**EXERCISE:** Gather all lines in the entries that include the word "shoulder".

═════ STUDY MATERIAL ═════

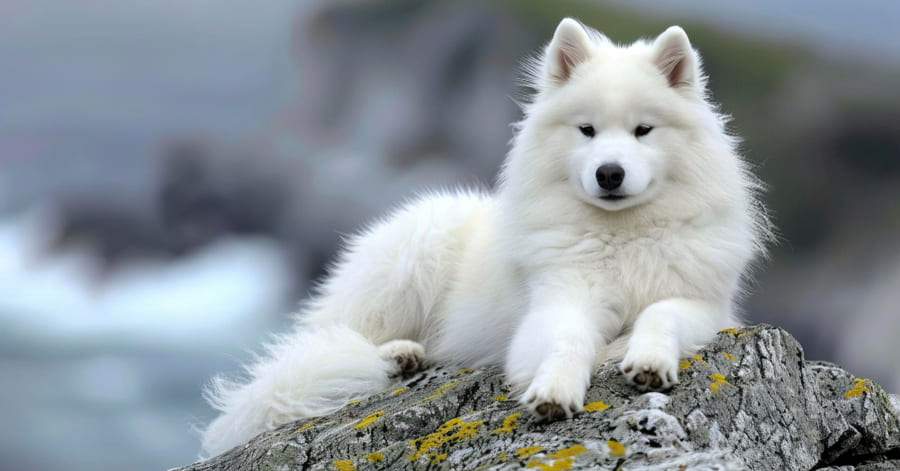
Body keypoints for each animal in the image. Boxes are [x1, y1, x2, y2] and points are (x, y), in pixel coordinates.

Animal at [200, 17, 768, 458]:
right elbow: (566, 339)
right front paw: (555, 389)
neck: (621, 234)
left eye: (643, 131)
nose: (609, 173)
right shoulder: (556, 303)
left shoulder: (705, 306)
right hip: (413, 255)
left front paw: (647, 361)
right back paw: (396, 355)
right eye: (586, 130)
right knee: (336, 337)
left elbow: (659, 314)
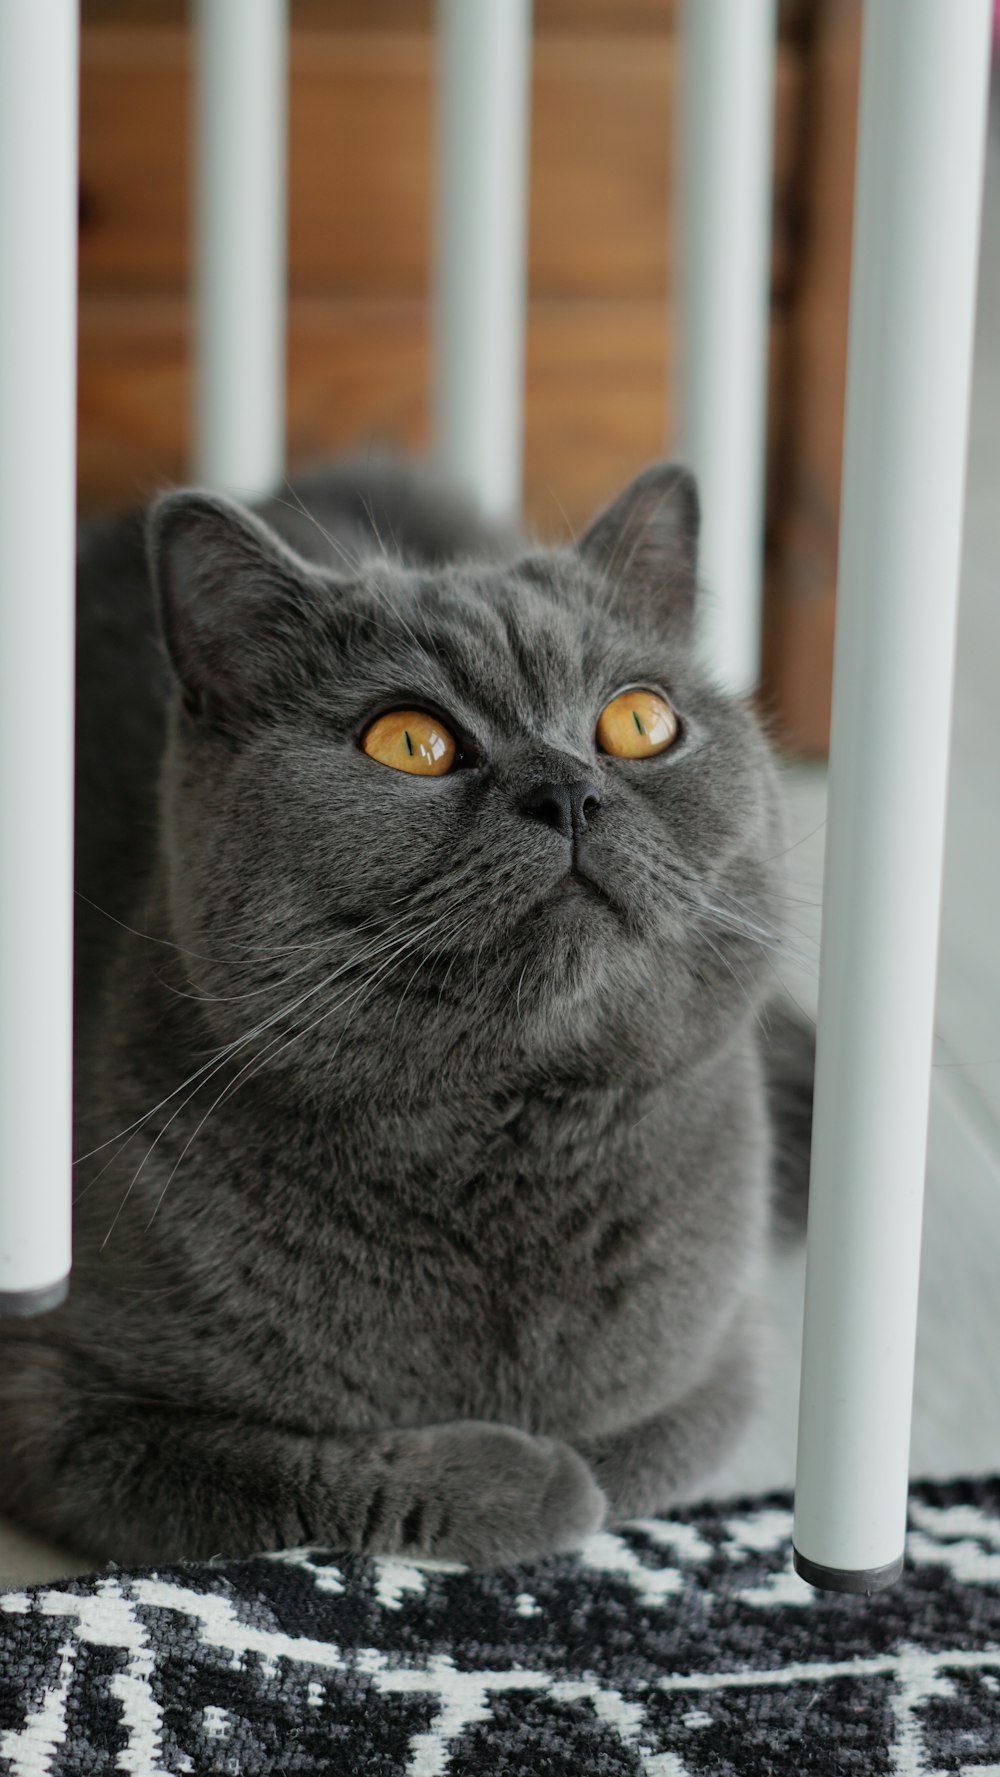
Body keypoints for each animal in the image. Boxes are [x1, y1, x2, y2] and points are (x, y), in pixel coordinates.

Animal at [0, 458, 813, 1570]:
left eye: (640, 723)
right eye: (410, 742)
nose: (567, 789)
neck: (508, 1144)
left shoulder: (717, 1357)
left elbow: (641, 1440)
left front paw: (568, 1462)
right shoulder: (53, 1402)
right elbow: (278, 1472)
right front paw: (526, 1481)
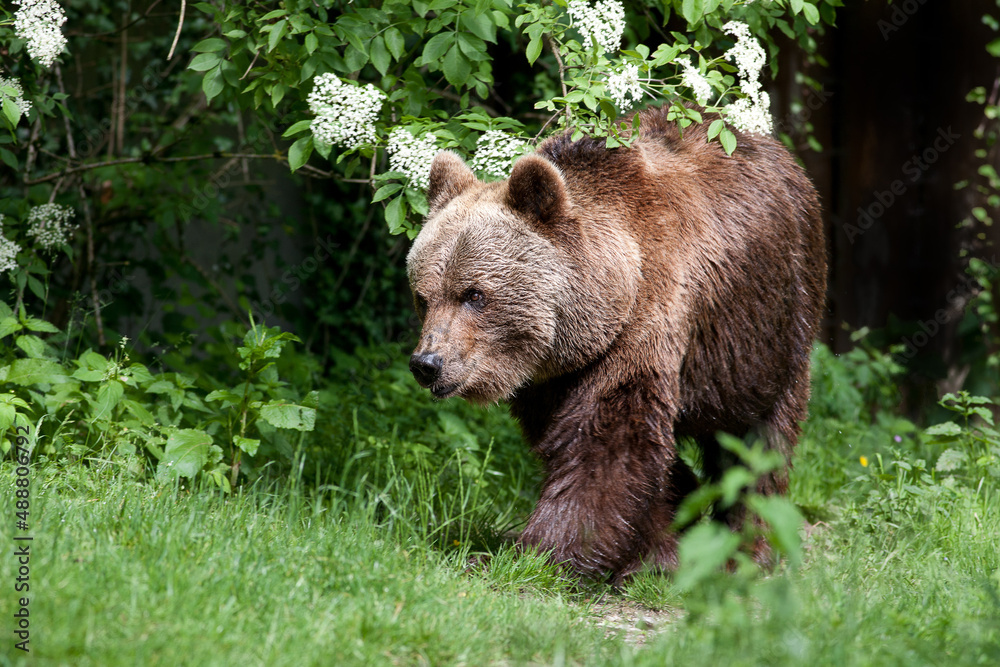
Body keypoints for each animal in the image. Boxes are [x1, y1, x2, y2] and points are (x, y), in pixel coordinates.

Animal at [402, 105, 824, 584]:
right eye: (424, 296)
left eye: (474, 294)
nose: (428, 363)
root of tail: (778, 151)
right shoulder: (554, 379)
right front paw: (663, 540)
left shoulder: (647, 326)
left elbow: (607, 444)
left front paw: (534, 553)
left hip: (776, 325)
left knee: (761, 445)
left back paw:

═════
═════ STUDY MATERIAL ═════

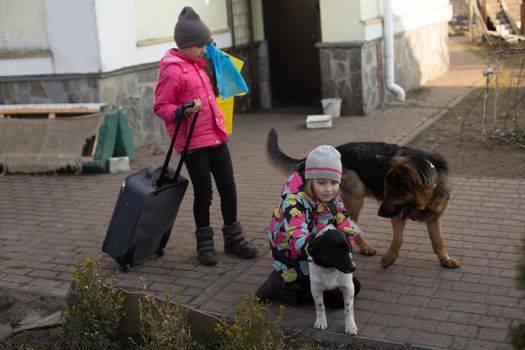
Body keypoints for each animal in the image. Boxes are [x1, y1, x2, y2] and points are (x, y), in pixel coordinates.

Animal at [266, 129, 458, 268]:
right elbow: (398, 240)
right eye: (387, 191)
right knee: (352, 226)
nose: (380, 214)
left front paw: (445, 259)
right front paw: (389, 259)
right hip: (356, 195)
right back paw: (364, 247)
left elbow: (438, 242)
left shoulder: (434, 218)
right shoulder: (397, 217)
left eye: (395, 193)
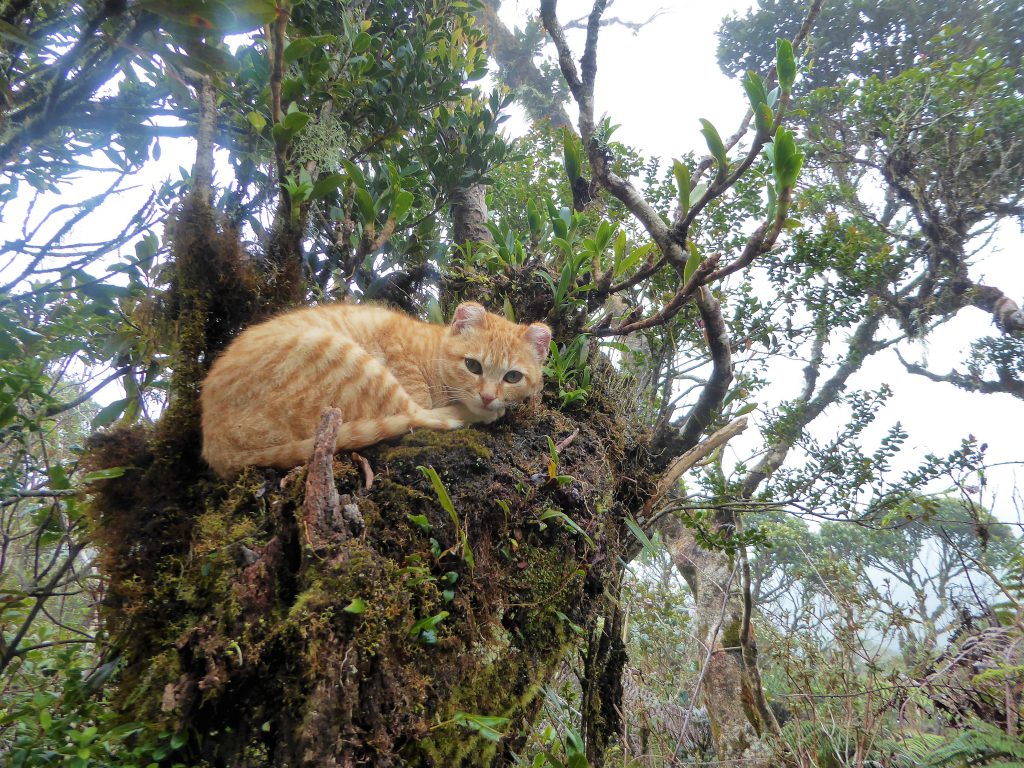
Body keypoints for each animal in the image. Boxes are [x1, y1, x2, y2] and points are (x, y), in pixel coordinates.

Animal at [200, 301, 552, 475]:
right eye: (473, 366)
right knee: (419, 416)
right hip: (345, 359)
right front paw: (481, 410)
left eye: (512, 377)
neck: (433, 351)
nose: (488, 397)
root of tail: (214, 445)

═════
═════ STUDY MATERIAL ═════

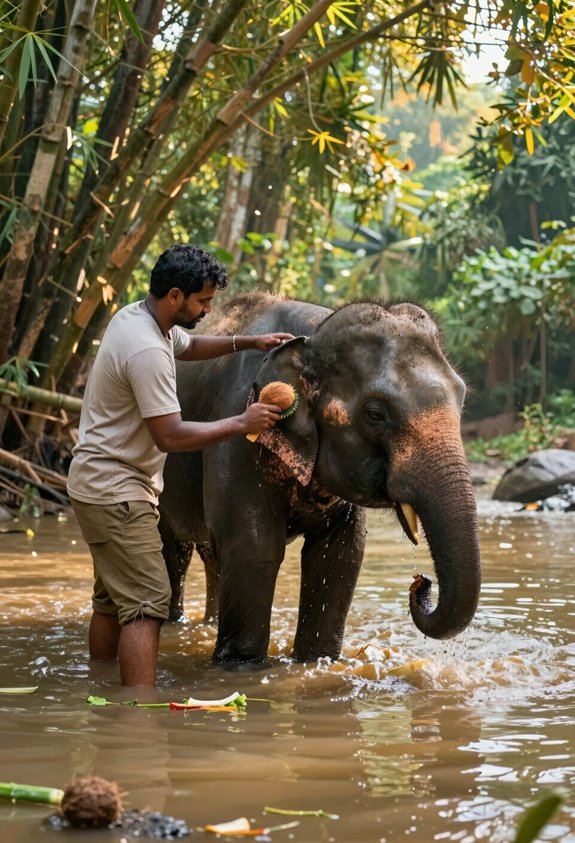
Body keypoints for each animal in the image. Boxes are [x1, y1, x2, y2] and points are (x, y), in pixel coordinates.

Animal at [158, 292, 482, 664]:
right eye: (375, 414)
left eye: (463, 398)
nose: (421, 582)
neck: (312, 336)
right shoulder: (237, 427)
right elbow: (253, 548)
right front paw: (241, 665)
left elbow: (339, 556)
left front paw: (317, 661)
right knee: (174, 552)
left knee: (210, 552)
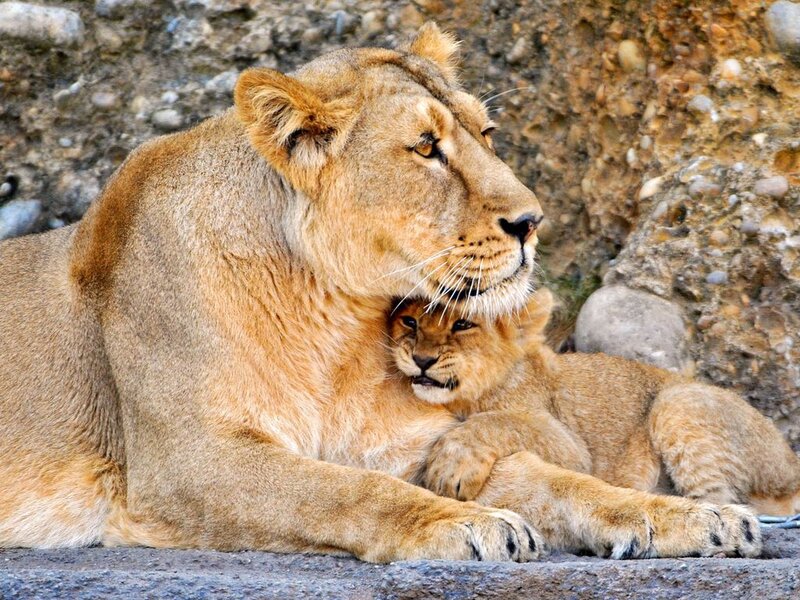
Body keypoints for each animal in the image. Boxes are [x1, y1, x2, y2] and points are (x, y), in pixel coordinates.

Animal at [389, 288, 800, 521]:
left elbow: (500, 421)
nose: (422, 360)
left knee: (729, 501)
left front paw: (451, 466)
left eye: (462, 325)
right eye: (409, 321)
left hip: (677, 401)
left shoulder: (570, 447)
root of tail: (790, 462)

═════

**FINISHED EXERCISE:**
right shoulder: (556, 303)
left shoulder: (705, 306)
left shoulder: (717, 1357)
right shoulder: (53, 1402)
right shoulder: (554, 379)
left shoulder: (647, 326)
left shoulder: (434, 218)
right shoulder: (397, 217)
right shoulder: (237, 427)
left shoulder: (570, 447)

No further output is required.